18.キガリへの帰路

文字数 1,657文字

1994年8月7日日曜日、午後9時
ルワンダ、キガリ市内

 車は順調にキガリへの道を進む。車中は誰もが今日見たことのショックで無言だった。 

 夜9時過ぎにはポールの家に戻った。
 家に着くと、心からホッとした。キャベツの山を車から下ろし、ゲートを開けた手伝いの男の子に渡すと湯を沸かすように頼んだ。

「無事だったか!」、「ゴマの様子はどうだった?」 と、ポールと住人たちが玄関に出て迎えてくれた。
「酷い混乱状況だ。難民の状況は最悪だ」 と、ベンがとりあえずの感想を言った。

 応接間のソファーに深々と座ると深いため息が出た。
 行水用の湯と食事が出来るまで、紅茶を飲み、ゴマの話をした。彼らは現地の状況に驚いていたが、不思議と難民がバタバタ死んでいる悲惨な状況に同情はしなかった。
 それよりも「虐殺犯への当然の報いだ」、「もっと苦しんでいい」という非情な反応に驚いた。しかも、フツ人ルワンダ難民を支援することに対してポールを始め、ここの住人は疑問視した。疑問視というよりも完全に批判的だった。

 そんな彼らを数時間前までゴマでの大混乱と、コレラで死んでいく難民を見てきたわれわれには理解が出来なかった。われわれの間に大きな見解の相違があるのを感じた。

 何はともあれ、早く行水でこの日見たゴマの想像を超えた風景につながる埃や臭いを洗い落としたかった。旅の疲れ以上に、この日ゴマで見た風景が重く心にのしかかっていた。胃の奥に鉛の塊を押し込まれたような感じだ。
 精神が消化不良を起こしていた。

 非日常的で、異常な状況では精神はとても傷つき消耗する。これは援助関係者、特に緊急援助に従事する者にとっての宿命だ。自分は難民とは違う立場だと分かっていても悲惨な状況の難民に同化して、自分の事として捉えてしまう。凄まじいばかりの圧倒的な現実を前に自分の無力さを責め、自分自身を傷つけることもある。

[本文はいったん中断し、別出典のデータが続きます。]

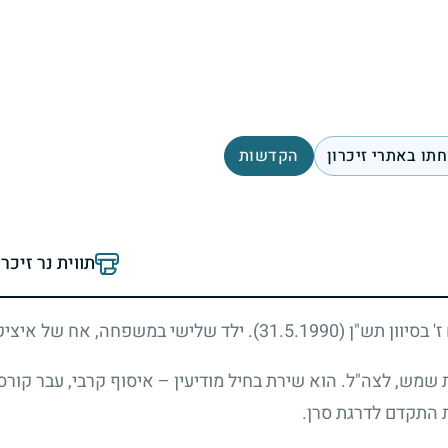
תו באתרי זיכרון
הקדשות
תווית נר זיכר
ז' בסיוון תש"ן
(31.5.1990)
. ילד שלישי במשפחה, אח של איציק, ע
, תושב בית שמש, לצה"ל. הוא שירת בחיל מודיעין – איסוף קרבי, עבר ק
 התקדם לדרגת סרן.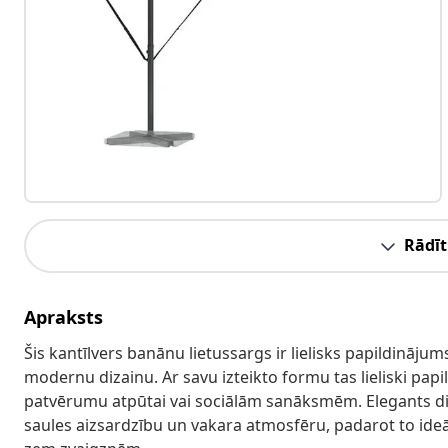
Rādīt
Apraksts
Šis kantīlvers banānu lietussargs ir lielisks papildinājums
modernu dizainu. Ar savu izteikto formu tas lieliski papi
patvērumu atpūtai vai sociālām sanāksmēm. Elegants di
saules aizsardzību un vakara atmosfēru, padarot to id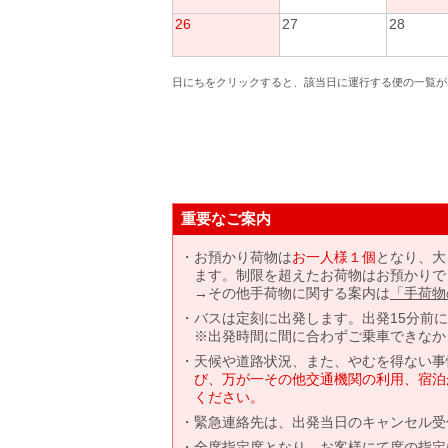
26
27
28
日にちをクリックすると、該当日に運行する便の一覧が
重要なご案内
お預かり荷物は
お一人様１個
となり、大
ます。制限を超えたお荷物はお預かりで
→その他手荷物に関する案内は
「手荷物
バスは定刻に出発します。出発15分前
※出発時間に間に合わずご乗車できなか
天候や道路状況、また、やむを得ない事
び、万が一その他交通機関の利用、宿泊
ください。
緊急連絡先は、出発当日のキャンセル受
全席指定席となり、お客様にて席の指定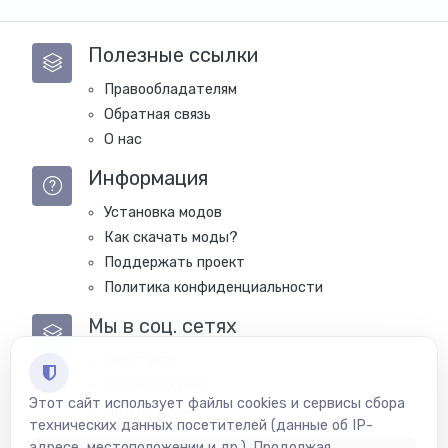
Полезные ссылки
Правообладателям
Обратная связь
О нас
Информация
Установка модов
Как скачать моды?
Поддержать проект
Политика конфиденциальности
Мы в соц. сетях
Вконтакте
Одноклассники
Этот сайт использует файлы cookies и сервисы сбора
Другие моды
технических данных посетителей (данные об IP-
адресе, местоположении и др.). Продолжая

 さらに、戦いを止められぬ人間の愚かさ、多くの犠牲者が出てからやっと人道支援を行う国際社会の矛盾などを考え苦しむこともしばしばだ。加えて強烈なストレス。興奮と昂揚感に包まれることも多い。アドレナリン全開の、いわゆる「ハイ」な状態だ。

 極限の状況で仕事を続けるのだから正常な精神状態を保つ方が難しい。また、こういう仕事をしている人は責任感も正義感も強い人が多くバランスを崩す人も多い。援助関係者の中には不眠や慢性的な疲労感など、何らかの問題を抱えている人も多い。
 また、酒やドラッグに逃げ、セックスにおぼれる人もいた。

 これはどんなに強靭な肉体と精神を持ってしてでも同じだろう。こうした状況ではストレス管理と精神衛生を維持することは難しい。ただでさえ家族や友人と離れて仕事をしなければいけないのだから、なおさらだ。
 国連などの大きな団体では専門のカウンセラーを置き、スタッフの精神衛生の管理をしていた。しかし、われわれのような小さな団体には無理なので、小さな団体が持つ家族的な親密な関係がその役割をしていた。

 しばらくソファーで物思いにふけっていると、手伝いの男の子が、湯が出来たと知らせてくれ、バスルームに入った。

 湯を浴びながら行水はこの日見たこの世のものと思えない場面の数々を意識から洗い流す「(みそぎ)」だった。
 ゴマで今日見た全ての(けが)れをこすり落とすようにタオルに力を込めた。

 食事の後、寝室の床に敷かれたマットレスに横たわり目を閉じた。ロウソクの灯かりの下、ぼんやりと今日のゴマでの風景を思い返した。

 黒い人の海のように難民で溢れたゴマ市内とキャンプ、水を求めて延々と並ぶ子供の列。息も絶え絶えの難民老女。そして、埃とすえた体臭と排泄物の混ざった得も言われぬ臭い。  
 体は疲れきっているのに意識が冴えて眠れなかった。

 ベンとチャールズも同じなのだろう。寝返りを繰り返す音がする。
 しかし、隣のアンワルだけはすやすやと寝息を立てている。相変わらず不思議な奴だった。

 翌月曜日の午前中は寝て過ごし、午後も市場に食料の買い出しに行く程度で過ごした。